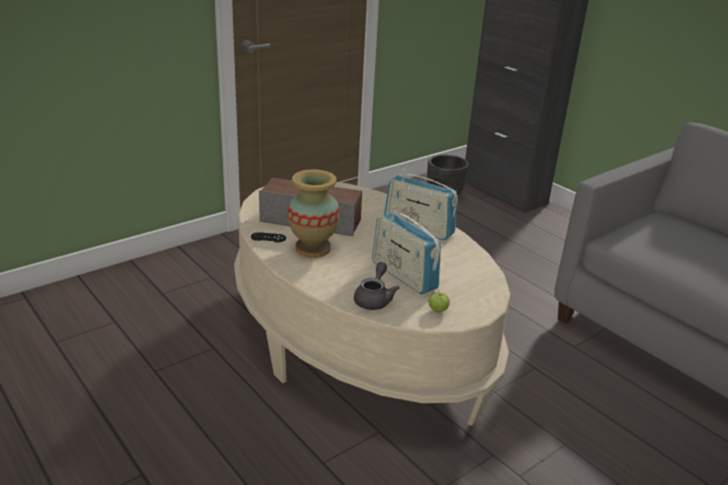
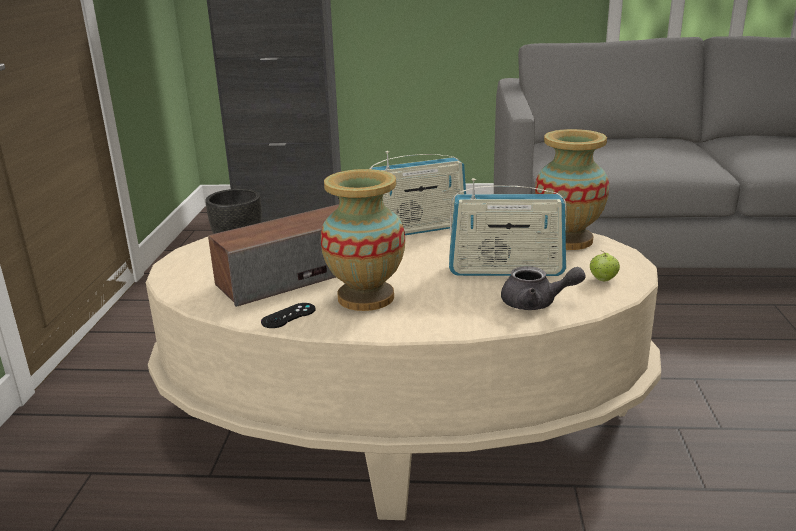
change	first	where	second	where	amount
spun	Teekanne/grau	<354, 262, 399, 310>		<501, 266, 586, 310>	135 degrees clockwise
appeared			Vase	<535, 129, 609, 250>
##########
• **Instructions for the task**
Give back the material above exactly, with each picture removed.

• **Result of the task**
change	first	where	second	where	amount
spun	Teekanne/grau	<354, 262, 399, 310>		<501, 266, 586, 310>	135 degrees clockwise
appeared			Vase	<535, 129, 609, 250>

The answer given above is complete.